Thomas Nabais (born 25 May 2000) is a French ice dancer. With his skating partner, Marie Dupayage, he is the 2023 World University Games champion and has won two bronze medals at ISU Challenger Series events (2022 CS Nepela Memorial and 2022 CS Warsaw Cup).

Personal life 
Nabais was born on 25 May 2000 in Vitry-sur-Seine, France, a suburb of Paris. He has a younger sister, Léane.

Career

Early years 
Nabais began learning to skate in 2008. Skating with Marie Dupayage, he made his junior international debut in November 2016 at the Tallinn Trophy. Dupayage/Nabais placed 14th at their first ISU Junior Grand Prix (JGP) event, JGP Austria, in late August 2017. Their best JGP results were seventh in Latvia and Italy in September and October 2019, respectively.

DATA SHOWN:
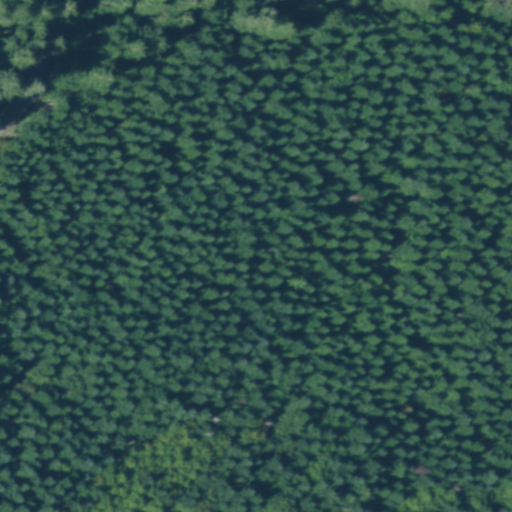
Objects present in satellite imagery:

EXERCISE INSTRUCTIONS:
• 1. From the text about Thomas Nabais, output the part that opens with the words containing "Personal life" and closes with "October 2019, respectively.".
• 2. Answer these questions about the Thomas Nabais text:
(a) In what town was Nabais born?
(b) In what year did he begin learning to skate?
(c) At what event did Dupayage/Nabais make their junior international debut?
The material that comes after the text is separate from it.

SOLVED TASKS:
• 1.
Personal life 
Nabais was born on 25 May 2000 in Vitry-sur-Seine, France, a suburb of Paris. He has a younger sister, Léane.

Career

Early years 
Nabais began learning to skate in 2008. Skating with Marie Dupayage, he made his junior international debut in November 2016 at the Tallinn Trophy. Dupayage/Nabais placed 14th at their first ISU Junior Grand Prix (JGP) event, JGP Austria, in late August 2017. Their best JGP results were seventh in Latvia and Italy in September and October 2019, respectively.

• 2.
(a) Vitry-sur-Seine, France
(b) 2008
(c) The Tallinn Trophy, in November 2016